The urban project, conceived as a meeting point between plural societal and political ambitions, in the post-ideologic age, becomes the narrative foundation of a story to be collectively defined, refined and sustained. This “Narrative Condition” becomes the new common ground between the professional vision of the designer and the political dimension of civil society.
Mannheim’s Connection is thus presented as the strategic palimpsest of a strong story for the future of Mannheim. Time is interpreted as the key variable that progressively allows to merge different kinds of life-styles and spatial demands through a gradual arrival of public mobility, associated to a step-to-step evolution of programs, architectural forms and public spaces facilities.

 

6. Is it the first time you have been awarded a prize at Europan? How could this help you in your professional career?
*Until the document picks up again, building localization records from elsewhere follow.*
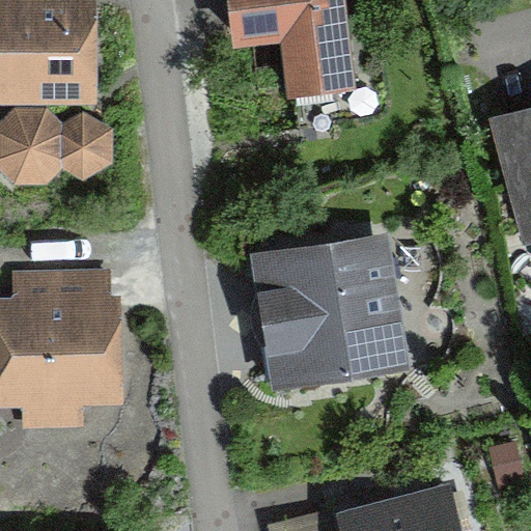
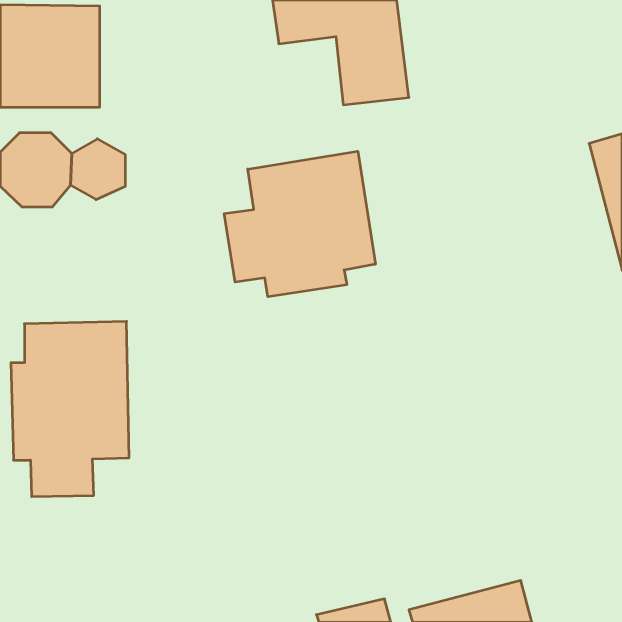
building: none -> [224,151,375,297]
building: [268,243,396,372] -> none

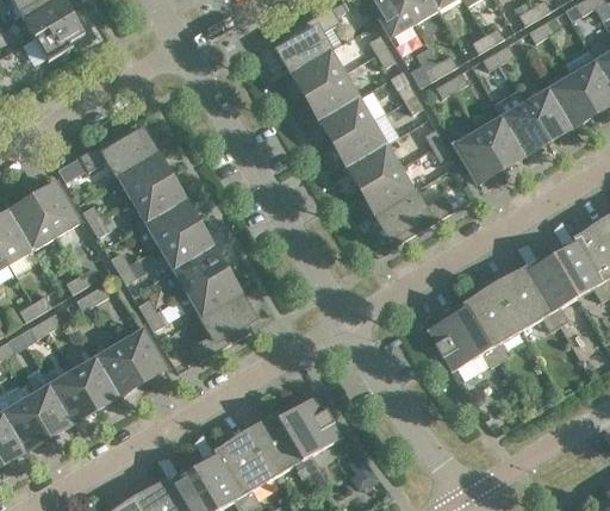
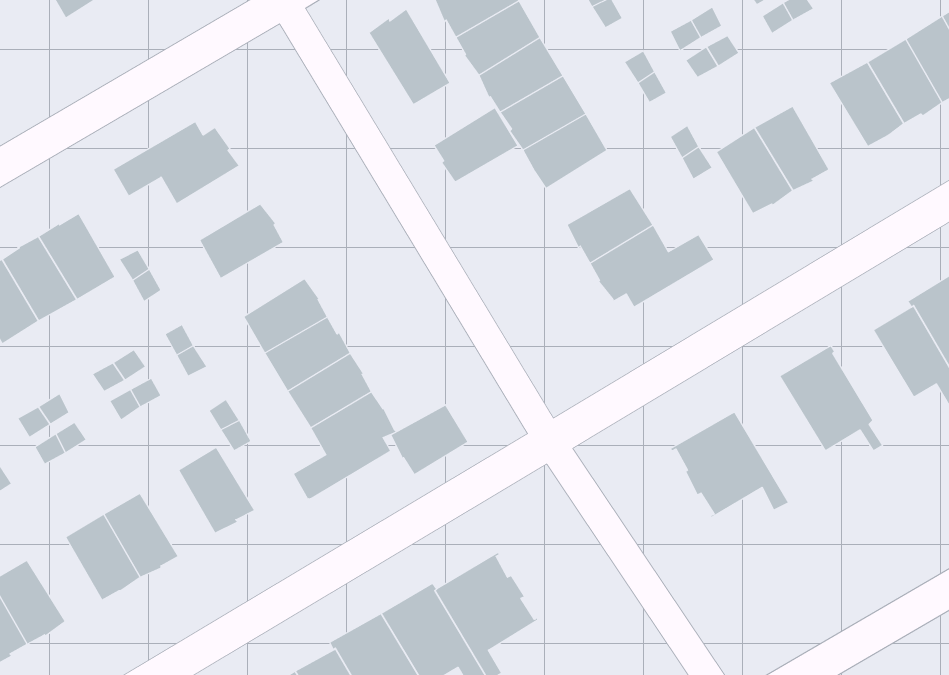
building: none -> [369,9,450,105]
building: [500,101,547,155] -> none
building: [347,143,399,189] -> [434,107,518,182]
building: [117,152,169,199] -> none
building: [144,200,197,247] -> none
building: [525,255,575,326] -> none
building: [461,283,521,362] -> none
building: none -> [391,405,468,475]
building: [94,342,141,395] -> none
building: [24,384,70,436] -> none

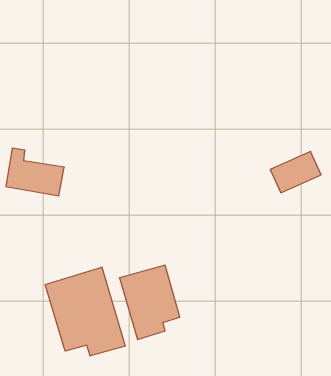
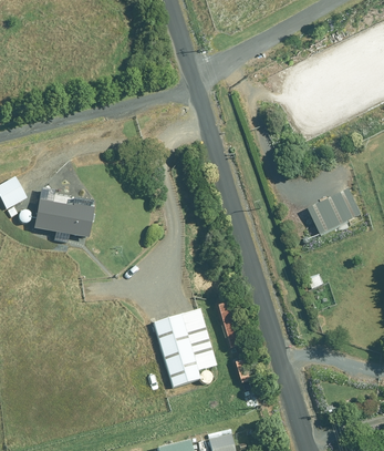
building: [45,267,125,356] -> none

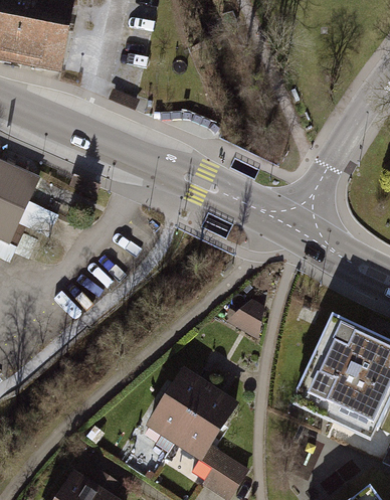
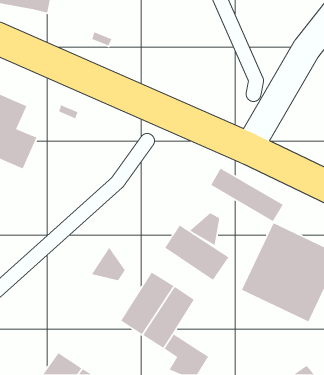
building: none -> [210,168,284,222]
building: none -> [164,224,229,281]
building: none -> [91,247,126,281]

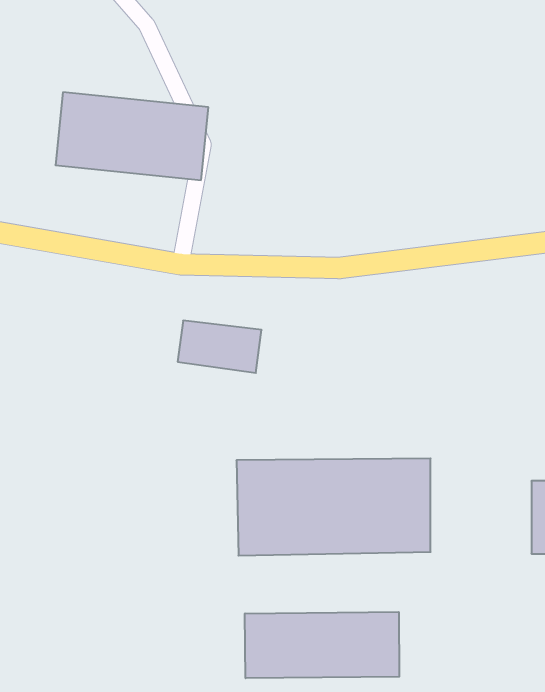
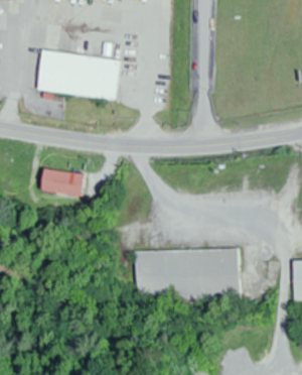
building: [178,321,262,373] -> [38,168,84,197]
building: [245,612,399,678] -> none

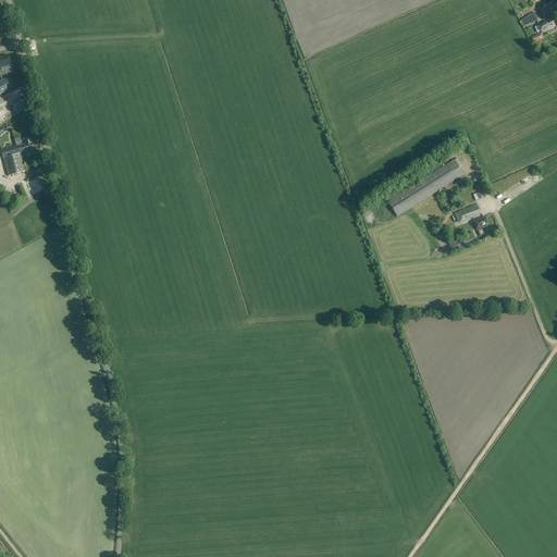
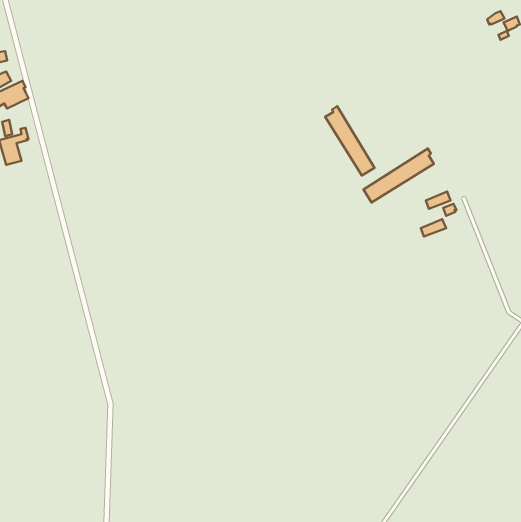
building: none -> [325,106,375,176]

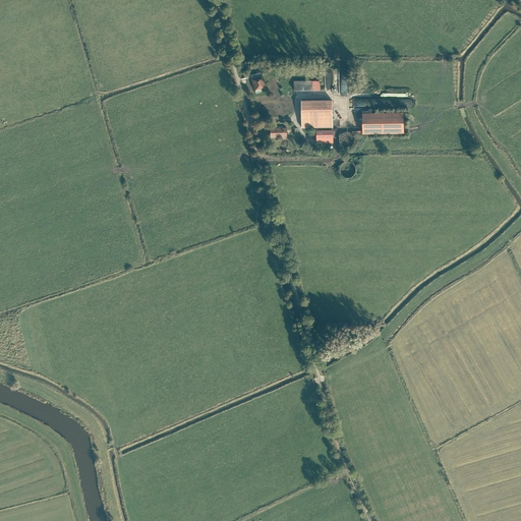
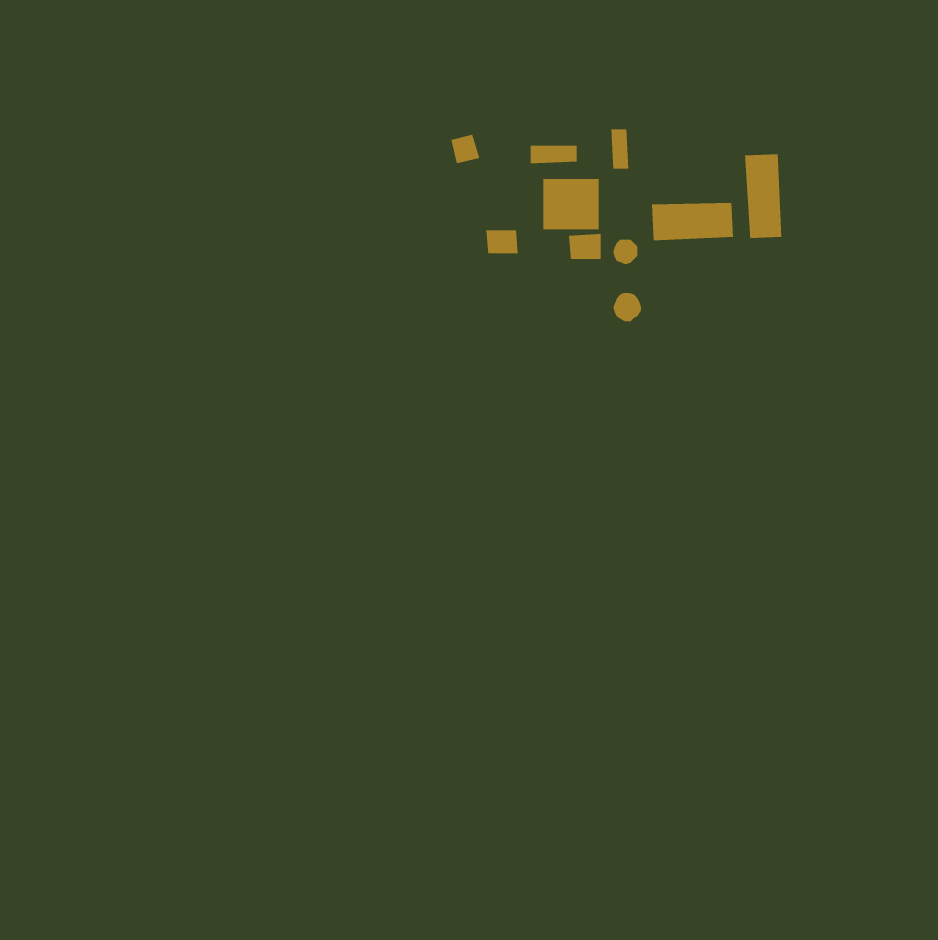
building: none -> [745,154,782,239]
Yes, we are “first timers” in EUROPAN.
Our team is made of european knowledge migrants.  Even the stories of our families are rich in world wide mixed ethnical origins and continental migrations (FR-IT-DE-US-IQ-NO…) In this condition it is very interesting to define a professional path with a strong international and European connotation. We can be based in Paris, Rome or Heidelberg and work all over Europe - for Europe; always feeling at home. We believe that Europan can nurture local urban demands with fresh, internationally experienced and widely networked multidisciplinary teams of professionals; this is the way we can find a new precious occasion to give our positive contribution to the main challenges of our beloved European cities.